MANILA, Philippines—It would be difficult to match Senate President Juan Ponce Enrile’s comprehensive knowledge of the law and his capacity for making firm decisions that are on full display at Chief Justice Renato Corona’s impeachment trial. So how is one to try to keep pace with him?

Senate President Juan Ponce Enrile

In the course of the trial, Enrile has offered some pointers to Corona’s lawyers, the prosecutors, and even the senator-judges, on how they could be on the same page with him: Read up on books by Charles Black and Raoul Berger writing on impeachment.

Hearsay rule

In last Thursday’s hearing, Enrile specifically referred chief defense counsel Serafin Cuevas to the books by the two authors following an exchange on the application of the “hearsay rule” in an impeachment trial.

Enrile had just ruled as hearsay Justice Secretary Leila de Lima’s testimony on irregularities at the Supreme Court as disclosed by Associate Justice Ma. Lourdes Sereno in her dissenting opinion to the Nov. 15, 2011, tribunal decision to issue a temporary restraining order (TRO) against a travel ban on former President Gloria Macapagal-Arroyo.

Cuevas said he had searched for the rules of procedure relating to “hearsay evidence” and did not find any.

Enrile tersely told him: “Counsel, I’m going to ask you to read the books of Charles [Black] and Raoul Berger… These two books will tell you that the hearsay rule is not adhered to strictly in impeachment cases.”

“If you want I can bring them here. I have them in my office,” he added.

Photocopy books

Cuevas thanked him, and said he had gone over Black’s 1974 layman’s guide to impeachment, but had not yet seen Berger’s 1972 book, “Impeachment: The Constitutional Problems.”

Lead prosecutor Iloilo Rep. Niel Tupas Jr., for his part, said he had been looking for copies of the books in local bookstores to no avail. In the end, he said, he might have to go to Enrile’s office and photocopy them.

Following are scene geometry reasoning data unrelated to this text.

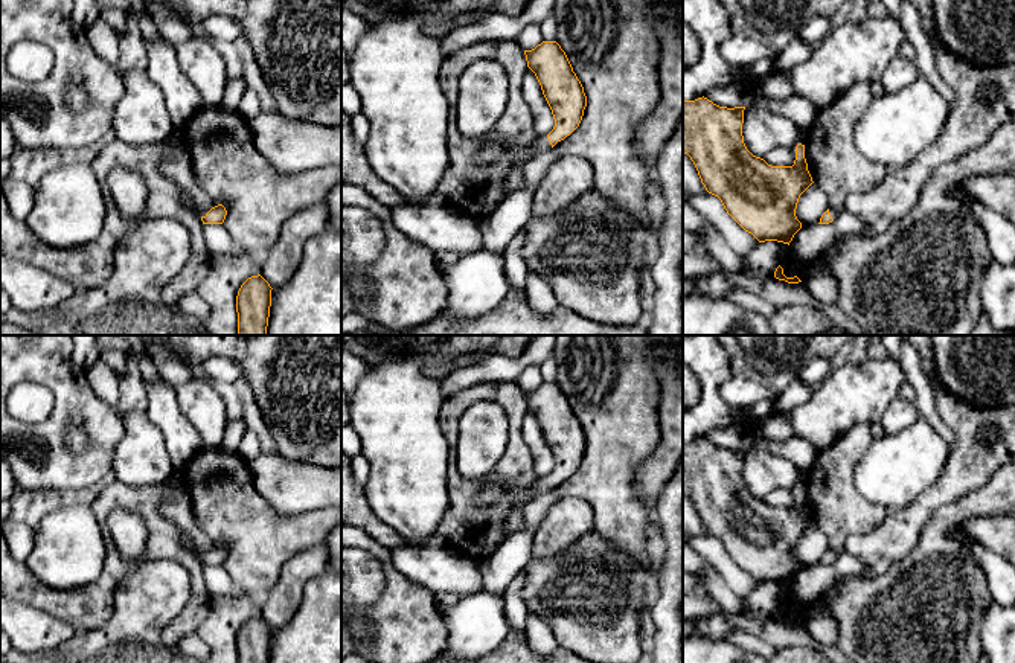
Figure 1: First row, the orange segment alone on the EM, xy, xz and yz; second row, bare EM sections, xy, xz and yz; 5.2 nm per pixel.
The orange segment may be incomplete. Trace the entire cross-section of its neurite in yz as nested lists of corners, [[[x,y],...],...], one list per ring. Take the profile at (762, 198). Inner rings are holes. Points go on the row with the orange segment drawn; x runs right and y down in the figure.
[[[707,98],[683,101],[683,152],[693,162],[706,191],[718,197],[727,213],[759,242],[788,244],[802,229],[796,216],[800,195],[814,183],[805,159],[805,145],[796,146],[792,166],[771,166],[753,155],[742,136],[745,107],[719,107]]]

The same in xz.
[[[543,41],[535,49],[524,50],[524,55],[552,110],[555,127],[547,136],[538,136],[530,146],[515,154],[506,178],[506,195],[526,186],[526,163],[570,136],[579,127],[587,107],[584,87],[556,41]]]

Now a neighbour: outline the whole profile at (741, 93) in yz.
[[[736,82],[732,85],[713,87],[704,93],[704,98],[719,107],[735,108],[748,107],[760,94],[760,82]]]

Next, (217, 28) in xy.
[[[210,15],[203,20],[203,34],[210,40],[236,41],[244,37],[241,24],[226,15]]]

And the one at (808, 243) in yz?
[[[846,210],[829,224],[812,224],[800,229],[789,242],[789,251],[802,262],[812,262],[837,238],[861,233],[864,221]]]

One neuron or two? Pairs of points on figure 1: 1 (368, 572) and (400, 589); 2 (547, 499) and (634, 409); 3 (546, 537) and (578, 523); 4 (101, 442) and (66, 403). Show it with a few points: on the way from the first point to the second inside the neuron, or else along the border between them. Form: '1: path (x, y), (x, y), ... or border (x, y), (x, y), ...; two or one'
1: border (365, 550), (384, 576), (372, 614); two
2: border (552, 490), (558, 497); two
3: path (553, 535), (566, 523), (570, 523); one
4: path (81, 459), (70, 459), (58, 447), (58, 424); one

“When he mentioned those books, he said the present case was not a criminal case, which was our argument from day one. So those books must be helpful to us,” Tupas said by phone.

His colleague, Marikina Rep. Romero Quimbo, said he had read Black’s book, which he said was “useful because of the dearth of jurisprudence on impeachment in the country.’’

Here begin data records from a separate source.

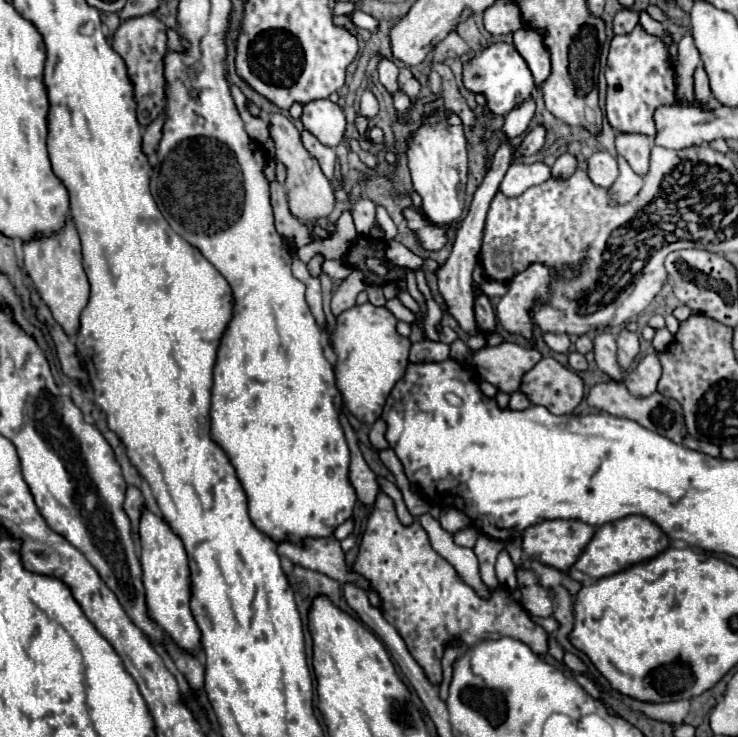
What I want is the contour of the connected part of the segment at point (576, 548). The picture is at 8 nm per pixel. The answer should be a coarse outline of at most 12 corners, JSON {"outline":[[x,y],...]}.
{"outline":[[544,520],[524,530],[522,550],[566,572],[594,528]]}

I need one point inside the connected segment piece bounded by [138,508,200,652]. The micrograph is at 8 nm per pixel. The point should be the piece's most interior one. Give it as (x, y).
(166, 577)

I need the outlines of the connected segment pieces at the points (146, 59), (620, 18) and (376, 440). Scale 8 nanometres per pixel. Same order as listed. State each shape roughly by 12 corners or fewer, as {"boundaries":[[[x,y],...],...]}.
{"boundaries":[[[154,16],[120,24],[124,58],[140,126],[166,106],[166,26]],[[624,8],[614,16],[614,34],[628,34],[640,12]],[[376,420],[370,442],[378,452],[388,448],[384,420]]]}

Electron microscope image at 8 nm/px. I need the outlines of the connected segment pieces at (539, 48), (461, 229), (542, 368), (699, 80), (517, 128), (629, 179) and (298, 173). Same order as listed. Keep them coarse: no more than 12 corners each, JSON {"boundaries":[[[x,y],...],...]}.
{"boundaries":[[[514,32],[514,48],[526,60],[536,84],[550,74],[550,54],[540,32]],[[502,144],[460,222],[450,258],[436,270],[448,312],[468,334],[474,320],[472,270],[488,206],[510,162]],[[548,356],[524,374],[532,404],[570,414],[584,380]],[[702,64],[694,70],[696,100],[708,102],[712,92]],[[534,98],[506,114],[508,138],[528,130],[536,108]],[[618,156],[620,176],[608,188],[610,204],[626,204],[642,178]],[[284,114],[268,116],[292,214],[332,212],[334,190]]]}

Senate Majority Leader Vicente Sotto III said he had browsed through Black’s book ahead of Corona’s trial, while Senators Francis Pangilinan and Gregorio Honasan said they had read both books.

Pangilinan said he had also read Michael Gerhardt’s “The Federal Impeachment Process.”

“It gives us a better perspective,” Sotto said in a phone interview.

Honasan agreed and said that both books “add value to perspective.” But he noted that they were written in the context of the American political system. “You have to discern what can be applicable to our situation,” he said.

Down to conscience

Defense counsel Ramon Esguerra said he had not yet read either of the two books, but some of his colleagues in the defense had.  “But I know that it is ultimately the impeachment court’s call whether to be liberal in the application of the technical rules on evidence,” he said in a text message.

But Honasan said that in the end, the trial would boil down to the senator-judges voting according to their conscience, and not so much on the number of books they had read.

“Whatever standards you apply in weighing the evidence, we will all have to use our conscience,” he said.